Максим все это время нарезал круги вокруг овальной клумбы, где стояла цветочная скульптура, впервые созданная к прошлогоднему дню города, проведенному с большой помпой, бесплатными пирогами и грандиозным фейерверком. В скульптуре с огромным трудом можно было узнать стерлядь ― рыбу, присутствующую на гербе города, и являющуюся его символом. Катя заметила в скульптуре рыбьи черты только после подсказки со стороны подруги, а Максим до сих пор был уверен, что это стрекоза. Он называл ее Стрекозомонстрой, мог подробно расписать образ жизни этого чудовища и даже показал хвост с ядовитым жалом как у осы, только намного тоньше, длиннее и острее.

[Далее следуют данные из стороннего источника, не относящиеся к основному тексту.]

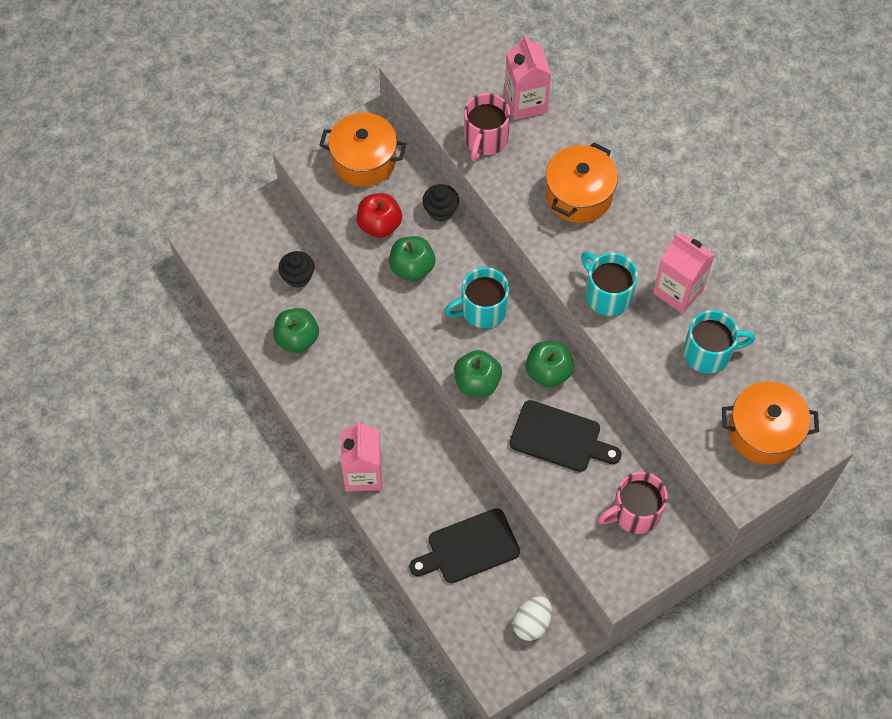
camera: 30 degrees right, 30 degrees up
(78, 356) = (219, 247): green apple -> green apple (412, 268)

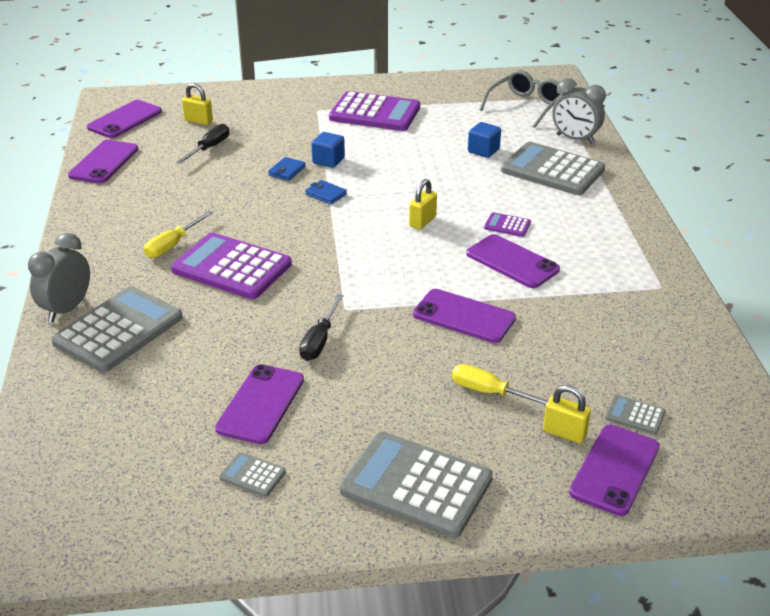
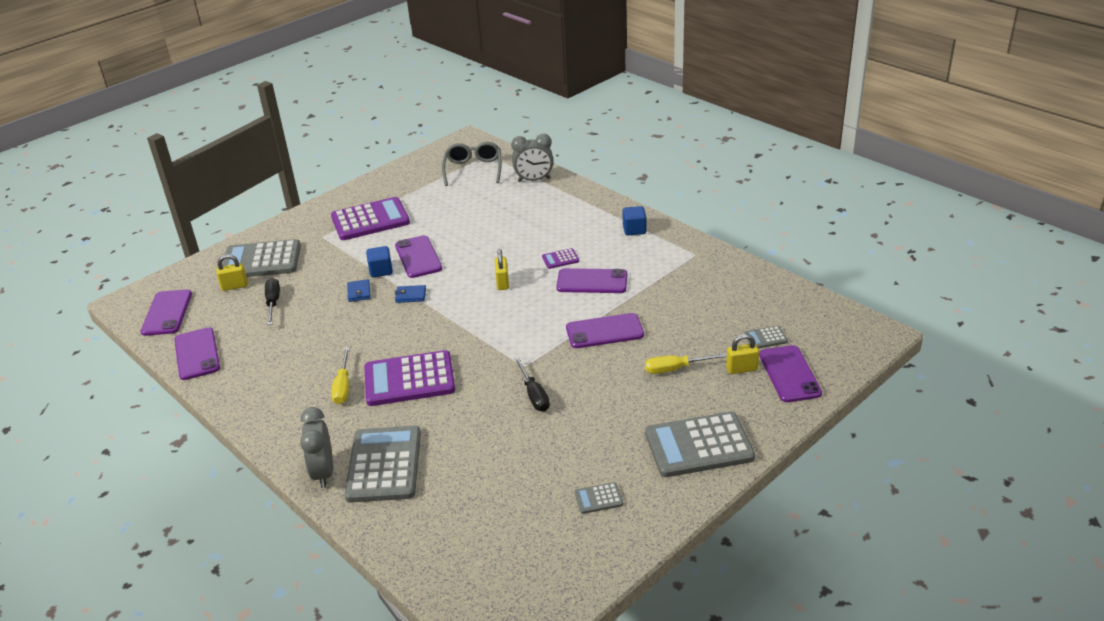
camera: 35 degrees left, 0 degrees up
(260, 404) = (548, 455): purple phone -> purple phone (418, 257)
(483, 151) = (483, 214): blue cube -> blue cube (634, 230)
(552, 170) = (545, 208): grey calculator -> grey calculator (261, 261)

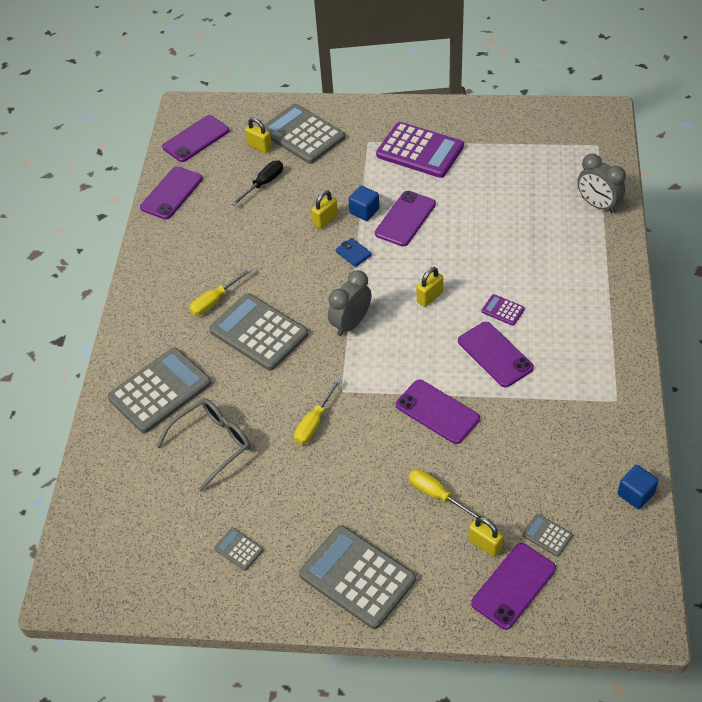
camera: 50 degrees right, 15 degrees up
(323, 472) = (123, 363): grey clock -> grey clock (351, 323)
(359, 292) = (325, 220): blue wallet -> yellow padlock
(409, 379) = (259, 332): purple calculator -> grey calculator
(473, 169) = (564, 154): grey glasses -> grey glasses (212, 444)
(534, 395) = (314, 422): black screwdriver -> yellow screwdriver
(634, 230) = (604, 329): blue cube -> blue cube (635, 494)

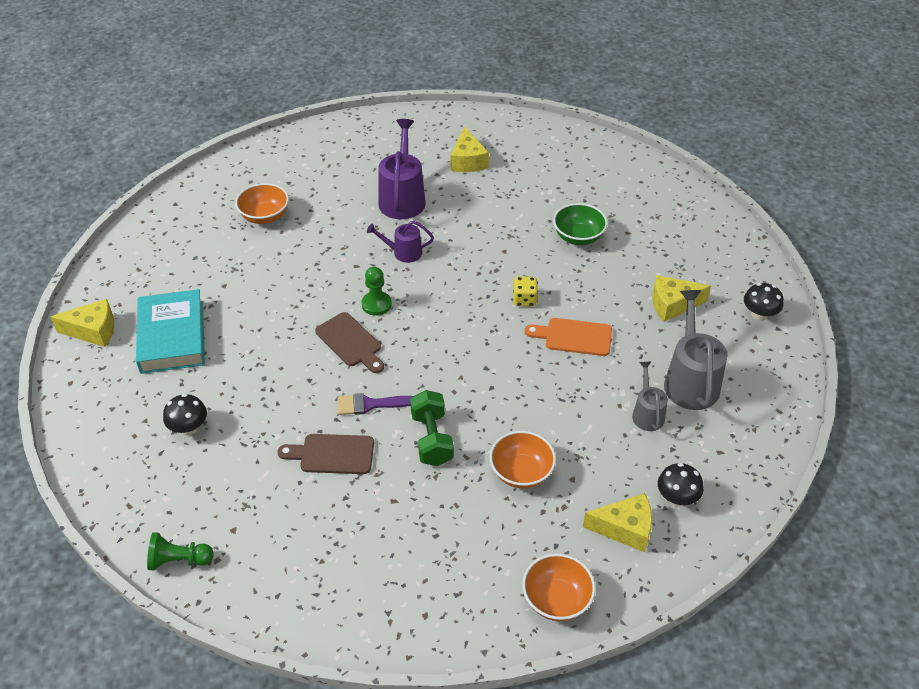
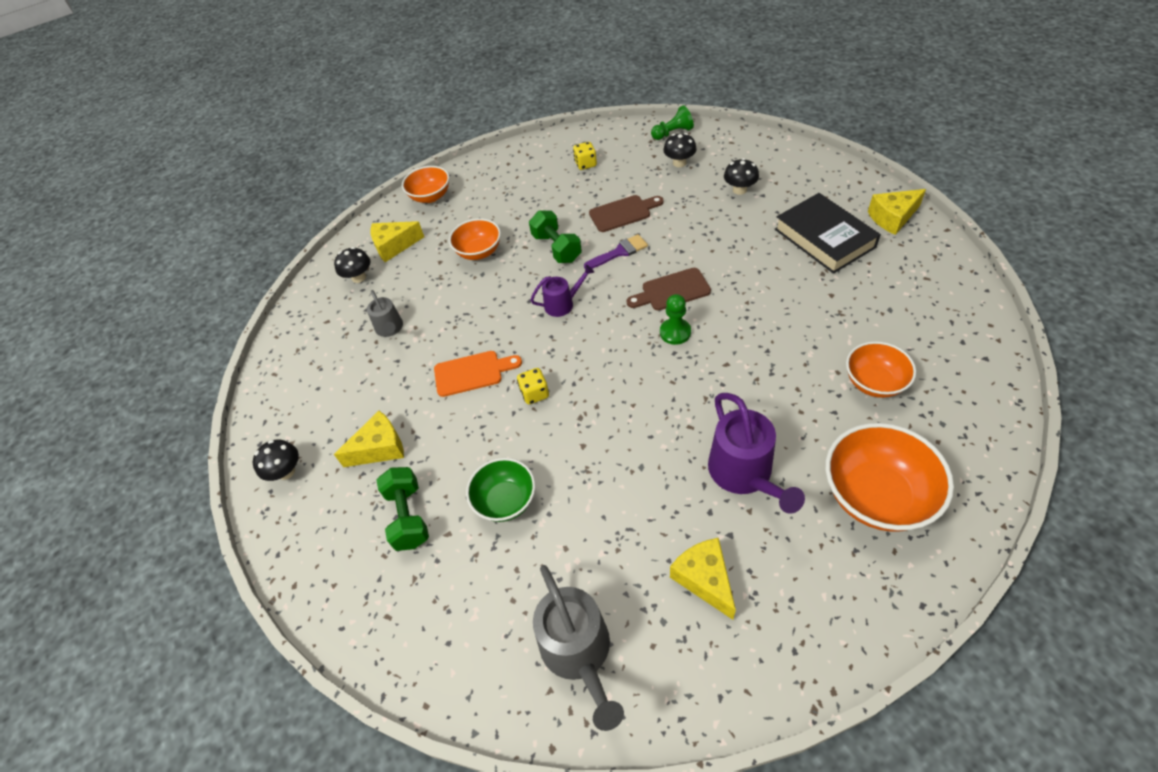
camera: 165 degrees right, 5 degrees up
(172, 336) = (824, 238): turquoise book -> black book
(215, 501) = (679, 163): none -> black mushroom
(324, 558) = (585, 164): none -> yellow dice
(332, 163) = (876, 496): none -> orange bowl
(350, 342) = (672, 290): brown cutting board -> brown cutting board turned 45 degrees counterclockwise
(403, 252) = (689, 399): purple watering can -> purple watering can (562, 304)
(655, 251) = (408, 516): none -> green dumbbell
(690, 381) = (355, 371): grey watering can -> grey watering can (578, 652)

Потом Катя перешла в «Остин», где ей приглянулась «ветровка», а Максим переехал к следующему газону, называвшемуся у горожан «садом камней». На хаотично раскиданных огромных валунах были выбиты изречения философов и писателей. Один из камней запомнился Кате фразой – «Когда идет дождь кажется, что вот‑вот что‑то вспомнится». Эти слова отчего‑то сразу вонзились глубоко в сердце и торчали в нем подобно занозе, вокруг которой растекалась темная вода печали, тоски и боли. Может из‑за того, что всякий раз, проходя мимо сада камней, и замечая ее, она вспоминала погибших родителей?
На набережной, как и всегда, было многолюдно. Мамаши с сыновьями, папаши с колясками. Подростки, гоняющие на скейтах и роликовых коньках. Катей овладела легкая летняя сонливость, захотелось спрятаться в малолюдную тень с холодной газировкой или пивом и закрыть глаза. Она предложила Максу попрыгать в надувном замке или покататься с горок (пока он будет увлечен своими детскими забавами, Катя могла бы посидеть на пустой скамейке вдали от центральной аллеи), но аттракционы были забиты детьми, и Максим отказался лезть в эту, как он сказал, «визжащую толпу».